Ultimately the difference here all comes down to logic, and how far one takes it. An understanding of logical implications is what compels people to make sweeping changes to their behavior, to take a stand on things and live their lives differently. Some people choose to not pay any attention to all the things that are presented to us as normal, whether that be food types, packaging methods, product origins, political choices, whatever. They either don’t care, won’t dedicate the effort to care, or simply can’t afford the time to research potential issues and alternatives, or even come to the realization that research might be necessary. They all end up just taking what’s given from whoever is doing the giving, because that’s where things end for them–the end product and their obvious use of it. There is no further investigation beyond those surface functions. The process of things arriving to our possession is far enough removed from the end-user that it’s easy to not think about what negative things might have happened on the way, or what negative things have yet to result from those processes.

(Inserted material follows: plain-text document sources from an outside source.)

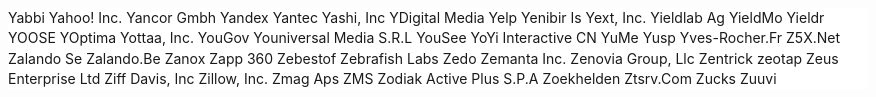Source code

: </tr>
<tr class="odd row">
<td class="entry">Yabbi</td>
<td class="entry">Yahoo! Inc.</td>
<td class="entry">Yancor Gmbh</td>
<td class="entry">Yandex</td>
<td class="entry">Yantec</td>
</tr>
<tr class="even row">
<td class="entry">Yashi, Inc</td>
<td class="entry">YDigital Media</td>
<td class="entry">Yelp</td>
<td class="entry">Yenibir Is</td>
<td class="entry">Yext, Inc.</td>
</tr>
<tr class="odd row">
<td class="entry">Yieldlab Ag</td>
<td class="entry">YieldMo</td>
<td class="entry">Yieldr</td>
<td class="entry">YOOSE</td>
<td class="entry">YOptima</td>
</tr>
<tr class="even row">
<td class="entry">Yottaa, Inc.</td>
<td class="entry">YouGov</td>
<td class="entry">Youniversal Media S.R.L</td>
<td class="entry">YouSee</td>
<td class="entry">YoYi Interactive CN</td>
</tr>
<tr class="odd row">
<td class="entry">YuMe</td>
<td class="entry">Yusp</td>
<td class="entry">Yves-Rocher.Fr</td>
<td class="entry">Z5X.Net</td>
<td class="entry">Zalando Se</td>
</tr>
<tr class="even row">
<td class="entry">Zalando.Be</td>
<td class="entry">Zanox</td>
<td class="entry">Zapp 360</td>
<td class="entry">Zebestof</td>
<td class="entry">Zebrafish Labs</td>
</tr>
<tr class="odd row">
<td class="entry">Zedo</td>
<td class="entry">Zemanta Inc.</td>
<td class="entry">Zenovia Group, Llc</td>
<td class="entry">Zentrick</td>
<td class="entry">zeotap</td>
</tr>
<tr class="even row">
<td class="entry">Zeus Enterprise Ltd</td>
<td class="entry">Ziff Davis, Inc</td>
<td class="entry">Zillow, Inc.</td>
<td class="entry">Zmag Aps</td>
<td class="entry">ZMS</td>
</tr>
<tr class="odd row">
<td class="entry">Zodiak Active Plus S.P.A</td>
<td class="entry">Zoekhelden</td>
<td class="entry">Ztsrv.Com</td>
<td class="entry">Zucks</td>
<td class="entry">Zuuvi</td>
</tr>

Other people, however, have connected an array of evidential dots in their minds that has led them to the realization of undeniable facts: that there are significant problems involved in current socially established procedures which affect the whole of humanity, and all life on this planet. Following the facts to their logical conclusions clearly shows that regularly contributing to and participating in these social procedures represents many more serious problems, ones that we ourselves as individuals are responsible for.

In the end, these problems are very basic and deal with things that almost everybody is concerned with on some level, things such as health, and death. “Sustainability” means staying alive. “Green” means preventing debilitating disease and suffering. People who are very short-sighted often overlook the real meanings of these words. They are only concerned with what affects themselves personally, and even still in only particular, limited moments. It’s a simple fact that many people are blunderingly self-centered, and cannot or will not expand their consciousness beyond their own compact and immediate little existence. Perhaps they are overly stubborn or have yet to deal with personal issues that prevent them from seeing pieces of a larger picture. Or perhaps they’re waiting for a convincing presentation to release the cerebral chokehold that false arguments designed to stifle change have locked them into.

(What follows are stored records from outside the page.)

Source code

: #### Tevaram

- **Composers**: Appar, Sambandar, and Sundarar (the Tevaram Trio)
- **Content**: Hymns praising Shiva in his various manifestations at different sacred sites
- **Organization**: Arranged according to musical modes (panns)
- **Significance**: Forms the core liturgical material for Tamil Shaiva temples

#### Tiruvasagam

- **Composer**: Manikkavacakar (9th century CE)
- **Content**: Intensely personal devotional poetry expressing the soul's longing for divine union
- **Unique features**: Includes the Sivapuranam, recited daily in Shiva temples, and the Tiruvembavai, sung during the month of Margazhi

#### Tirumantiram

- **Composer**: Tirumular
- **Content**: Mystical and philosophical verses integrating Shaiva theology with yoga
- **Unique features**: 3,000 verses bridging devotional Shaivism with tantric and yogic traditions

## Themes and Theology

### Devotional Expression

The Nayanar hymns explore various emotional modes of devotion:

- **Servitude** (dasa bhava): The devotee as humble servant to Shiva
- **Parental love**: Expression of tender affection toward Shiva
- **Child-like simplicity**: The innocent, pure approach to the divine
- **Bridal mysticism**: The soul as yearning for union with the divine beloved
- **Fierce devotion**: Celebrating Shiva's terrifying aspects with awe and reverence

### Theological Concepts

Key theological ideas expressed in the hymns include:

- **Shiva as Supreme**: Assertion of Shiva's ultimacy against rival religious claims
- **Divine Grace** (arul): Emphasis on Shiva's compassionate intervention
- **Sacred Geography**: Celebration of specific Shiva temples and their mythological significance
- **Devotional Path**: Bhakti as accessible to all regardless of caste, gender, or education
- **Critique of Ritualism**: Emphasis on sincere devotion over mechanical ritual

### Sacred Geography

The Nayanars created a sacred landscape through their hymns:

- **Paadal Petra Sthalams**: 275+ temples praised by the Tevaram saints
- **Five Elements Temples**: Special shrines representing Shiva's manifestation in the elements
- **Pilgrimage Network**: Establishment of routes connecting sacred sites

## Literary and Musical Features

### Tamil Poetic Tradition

In any case, I myself find it intellectually and creatively stimulating to find out all the things I should not be participating in, everyday things that are commonly taken for granted. It’s a fun challenge to see how much I can alter my life beyond the status quo everybody operates from in their average consumer lives. I look forward to having multiple filters that to the uninitiated might make my behavior seem like that of a strange and obsessed neurotic.

My economic protest means that my energy (finances, time, focus, etc) is sent in more appropriate directions and ends up working more for me, my goals, and my philosophy, instead of supporting people that make exploitation their business and pass it on to you in the form of life-destroying products and processes. I become more self-sufficient; instead of depending upon people who care more about money and power than anything else, I reclaim that power for myself and extract myself from their oppression. I reap the benefits of my truly increased freedom. The logic of these benefits is yet another compelling force encouraging me to take a stand and actually change my life to match the moral and practical philosophy that I have developed.